Unintended consequences of the misalignment of the registration of fostering and children’s homes?

There is increasingly glaring misalignment of the regulatory framework regarding registration of fostering and children’s homes.

The recently closed consultation Fostering for the future: improving the foster care system – call for evidence raised the issue of ‘Misalignment between new models and the regulatory framework’.

(Un)intended is the situation now there is no need for children’s homes registration as all can now be registered as fostering, thus furthering the Family First policy of government.

Registration of care settings has become a strange, contradictory landscape.

Explaining the situation

In a time when there are one child children’s homes with 2 grown-ups (like a family, and not a group) that do require registration, as a children’s home not fostering

And there are some that should be registered as a children’s home but don’t and so aren’t

There is fostering registration for a setting of one or two children (like a family, and not a group)

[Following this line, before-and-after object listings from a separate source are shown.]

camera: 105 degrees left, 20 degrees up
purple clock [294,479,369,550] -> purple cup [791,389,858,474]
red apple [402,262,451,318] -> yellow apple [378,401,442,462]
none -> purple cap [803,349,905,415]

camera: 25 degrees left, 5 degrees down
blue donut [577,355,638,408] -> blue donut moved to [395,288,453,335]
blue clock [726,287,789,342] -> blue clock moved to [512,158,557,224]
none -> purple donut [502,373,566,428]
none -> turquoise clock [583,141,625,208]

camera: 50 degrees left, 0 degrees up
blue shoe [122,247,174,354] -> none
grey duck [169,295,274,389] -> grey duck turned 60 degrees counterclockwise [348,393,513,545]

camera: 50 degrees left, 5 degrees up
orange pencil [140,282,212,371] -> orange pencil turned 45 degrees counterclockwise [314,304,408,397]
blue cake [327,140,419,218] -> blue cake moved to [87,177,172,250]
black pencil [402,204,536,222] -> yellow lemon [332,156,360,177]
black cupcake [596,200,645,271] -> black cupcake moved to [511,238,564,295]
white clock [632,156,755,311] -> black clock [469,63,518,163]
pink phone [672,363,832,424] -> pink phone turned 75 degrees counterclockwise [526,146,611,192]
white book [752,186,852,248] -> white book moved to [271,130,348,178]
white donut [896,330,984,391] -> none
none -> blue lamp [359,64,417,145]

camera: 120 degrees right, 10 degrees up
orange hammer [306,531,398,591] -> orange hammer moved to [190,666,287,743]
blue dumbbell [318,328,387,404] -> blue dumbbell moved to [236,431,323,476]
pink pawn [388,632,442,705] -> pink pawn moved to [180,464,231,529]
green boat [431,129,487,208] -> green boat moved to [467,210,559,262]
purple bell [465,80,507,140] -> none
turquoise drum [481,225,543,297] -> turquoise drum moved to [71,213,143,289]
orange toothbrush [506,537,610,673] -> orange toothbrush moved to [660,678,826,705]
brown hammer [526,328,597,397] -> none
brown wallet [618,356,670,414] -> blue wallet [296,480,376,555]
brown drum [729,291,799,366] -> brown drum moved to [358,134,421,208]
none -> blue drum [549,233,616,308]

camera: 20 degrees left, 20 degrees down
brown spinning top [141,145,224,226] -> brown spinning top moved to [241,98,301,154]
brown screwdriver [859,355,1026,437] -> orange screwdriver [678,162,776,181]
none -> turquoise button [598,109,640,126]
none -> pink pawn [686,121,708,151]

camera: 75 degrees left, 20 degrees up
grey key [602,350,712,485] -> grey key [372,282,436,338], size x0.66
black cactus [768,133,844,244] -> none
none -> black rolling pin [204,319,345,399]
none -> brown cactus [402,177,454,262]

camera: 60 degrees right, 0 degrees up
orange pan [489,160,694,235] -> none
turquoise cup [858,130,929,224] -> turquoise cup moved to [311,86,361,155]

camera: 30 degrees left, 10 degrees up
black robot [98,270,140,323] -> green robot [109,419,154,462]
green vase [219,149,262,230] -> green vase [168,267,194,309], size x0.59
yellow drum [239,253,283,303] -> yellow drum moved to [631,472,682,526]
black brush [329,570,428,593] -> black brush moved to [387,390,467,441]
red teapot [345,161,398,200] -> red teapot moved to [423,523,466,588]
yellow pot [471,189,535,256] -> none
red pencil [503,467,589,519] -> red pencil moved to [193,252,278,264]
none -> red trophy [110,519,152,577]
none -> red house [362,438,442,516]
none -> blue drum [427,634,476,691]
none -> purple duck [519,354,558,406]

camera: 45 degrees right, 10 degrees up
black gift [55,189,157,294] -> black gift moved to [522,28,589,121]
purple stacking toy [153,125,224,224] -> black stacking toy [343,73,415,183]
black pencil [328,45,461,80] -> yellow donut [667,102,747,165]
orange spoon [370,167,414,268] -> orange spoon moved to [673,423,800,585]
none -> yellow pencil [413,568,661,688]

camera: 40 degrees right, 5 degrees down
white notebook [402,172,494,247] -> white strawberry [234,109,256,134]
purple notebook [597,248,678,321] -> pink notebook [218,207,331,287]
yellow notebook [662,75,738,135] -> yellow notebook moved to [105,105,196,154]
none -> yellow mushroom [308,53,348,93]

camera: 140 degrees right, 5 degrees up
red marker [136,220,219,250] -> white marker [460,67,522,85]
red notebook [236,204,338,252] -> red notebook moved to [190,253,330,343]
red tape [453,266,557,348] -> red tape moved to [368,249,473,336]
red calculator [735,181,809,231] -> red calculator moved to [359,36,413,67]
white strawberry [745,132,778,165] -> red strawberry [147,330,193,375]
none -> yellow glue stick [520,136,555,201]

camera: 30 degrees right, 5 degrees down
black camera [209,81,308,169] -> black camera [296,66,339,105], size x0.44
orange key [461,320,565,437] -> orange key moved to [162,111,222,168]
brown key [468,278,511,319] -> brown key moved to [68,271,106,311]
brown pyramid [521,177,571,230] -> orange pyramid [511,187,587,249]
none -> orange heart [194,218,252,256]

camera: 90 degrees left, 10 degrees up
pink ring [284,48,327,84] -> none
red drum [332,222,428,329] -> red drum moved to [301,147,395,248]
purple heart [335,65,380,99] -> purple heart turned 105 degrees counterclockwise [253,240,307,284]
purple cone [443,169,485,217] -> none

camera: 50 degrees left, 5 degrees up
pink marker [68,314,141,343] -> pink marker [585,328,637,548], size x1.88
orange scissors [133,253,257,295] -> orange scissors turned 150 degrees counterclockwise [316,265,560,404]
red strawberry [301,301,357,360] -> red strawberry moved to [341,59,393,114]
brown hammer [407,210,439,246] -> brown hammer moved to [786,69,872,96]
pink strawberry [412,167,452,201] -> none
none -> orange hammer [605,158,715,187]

And now fostering registration possible for a setting with 6 children (Room Makers), a group not a family, that look and run like a children’s home that isn’t to be registered as a children’s home, but as fostering, though there are additional grown-ups throughout the day (not like a family, like a children’s home).

Government position re Room Makers

This is not evading regulations. This is not a new model of care.

As the DfE have affirmed in a response to an enquiry by NCERCC re Room Makers, “It supports individual foster families and operates within existing fostering legislation. It does not create group or institutional models of care, or alter approval limits, safeguarding requirements, or inspection arrangements”.

They make it apparent “…Room Makers addresses a practical barrier of limited space in foster carers’ homes and reinforces family-based fostering, not residential or group care.”

What this makes clear might be (un)intended… there’s no need for children’s homes registration as all can now be registered as fostering thus furthering  the Family First policy of government.

As a way of coping the discrepancies we made some notes on the situation in the form of limericks

The regulatory tangle

There once was a system so dense,

Where the rules made no obvious sense.

One child with two grown‑ups?

A home that must own up,

But six can be “fostering” by intent.

The family/not‑family paradox

A small home with one child – two grown-ups,

Must register, forms piled up in lumps.

Yet six in a “foster” group,

With staff in a rotating loop,

Needs no home registration – like the game ‘Top Trumps’!

The absurdity highlighted

A one‑child home must comply,

Though it looks like a family, my oh my.

But six in a pack,

With adults on shift back‑to‑back,

Can skip being a children’s home – Why?